Um adendo para quem já pagou: recolhimentos de ITBI em integralizações podem representar crédito recuperável, no prazo de cinco anos do art. 168 do Código Tributário Nacional. Como há expectativa concreta de que o Tema 1.348 seja julgado com modulação de efeitos, possivelmente limitando a restituição a quem já tenha ação ajuizada, avaliar uma medida própria antes da conclusão do julgamento é decisão técnica — não pressa comercial.

As ressalvas que um consultor honesto faz

Holding não é blindagem. Ela organiza a titularidade, segrega risco e disciplina a transmissão — não torna patrimônio inatingível. Quem promete isso está criando um problema futuro, não resolvendo um atual. E estrutura montada depois que a dívida existe não protege ninguém: é fraude contra credores, com tratamento jurídico próprio.

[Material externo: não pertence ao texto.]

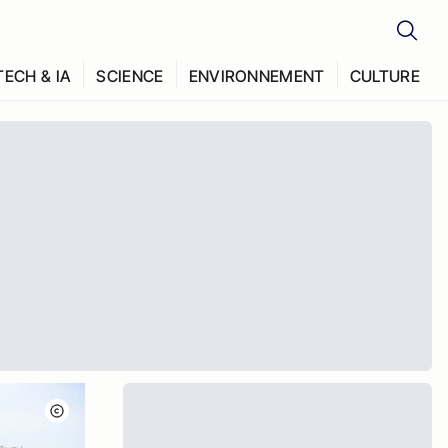
TECH & IA
SCIENCE
ENVIRONNEMENT
CULTURE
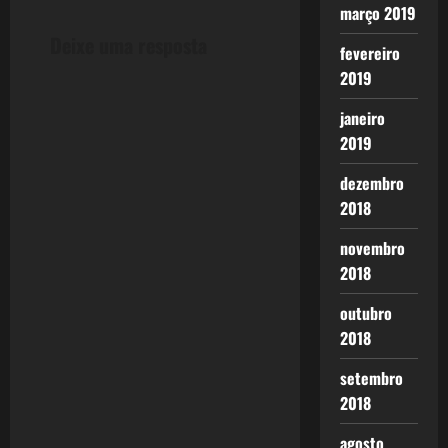
t
março 2019
n
Deixe uma resposta
fevereiro
a
2019
v
janeiro
2019
i
dezembro
g
2018
a
novembro
2018
t
outubro
i
2018
o
setembro
2018
n
agosto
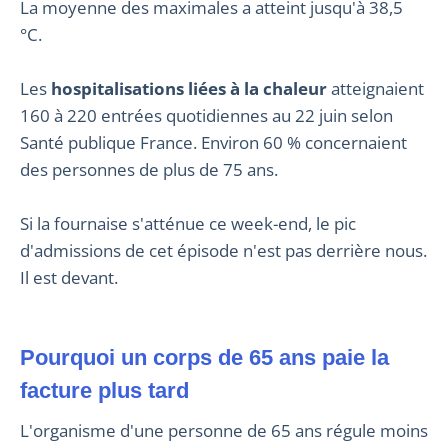
La moyenne des maximales a atteint jusqu'à 38,5
°C.
Les
hospitalisations liées à la chaleur
atteignaient
160 à 220 entrées quotidiennes au 22 juin selon
Santé publique France. Environ 60 % concernaient
des personnes de plus de 75 ans.
Si la fournaise s'atténue ce week-end, le pic
d'admissions de cet épisode n'est pas derrière nous.
Il est devant.
Pourquoi un corps de 65 ans paie la
facture plus tard
L'organisme d'une personne de 65 ans régule moins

Holding também não elimina o ITCMD. Ela altera a base, o momento e o rito. E aqui há uma mudança em curso: a Lei Complementar 227/2026 fixou normas gerais nacionais determinando que a base de cálculo das quotas de sociedade fechada seja, no mínimo, o patrimônio líquido ajustado a valor de mercado, podendo incluir o fundo de comércio. Essas regras não são autoaplicáveis: dependem de lei de cada estado, e lei estadual publicada em 2026 só produz efeitos a partir de 1º de janeiro de 2027.

A estrutura tem custo recorrente — contabilidade, obrigações acessórias, endereço fiscal, revisão periódica. Comparação que omite isso não é comparação, é folheto. E há o horizonte da reforma tributária: a partir de 2027 a locação passa a sofrer IBS e CBS com redução de 70% na alíquota, e a pessoa física com mais de três imóveis e receita superior a R$ 240 mil por ano pode ser equiparada a contribuinte — o que mexe nos dois lados da conta, não em um só.

O que realmente se decide aqui

Sêneca escreveu que nenhum vento é favorável a quem não sabe para onde vai. A frase envelheceu bem porque descreve exatamente o erro de quem trata o planejamento patrimonial como uma disputa de alíquotas.

A pergunta não é quanto custa o ITBI. É quem decide sobre esse patrimônio daqui a vinte anos, com quais regras, e a que custo para as pessoas que ficam. O imposto de entrada é apenas o preço de fazer essa pergunta a tempo — enquanto ela ainda tem resposta escolhida, e não sorteada pelo inventário.

Perguntas frequentes
Depende da receita de aluguel e do ITBI efetivamente devido. No exemplo deste texto — R$ 6 milhões em imóveis, R$ 600 mil de aluguel ao ano e ITBI sobre a totalidade —, o equilíbrio vem em pouco mais de dois anos. Com parte imune, cai proporcionalmente. É uma conta que precisa ser feita com os números da família, não com médias.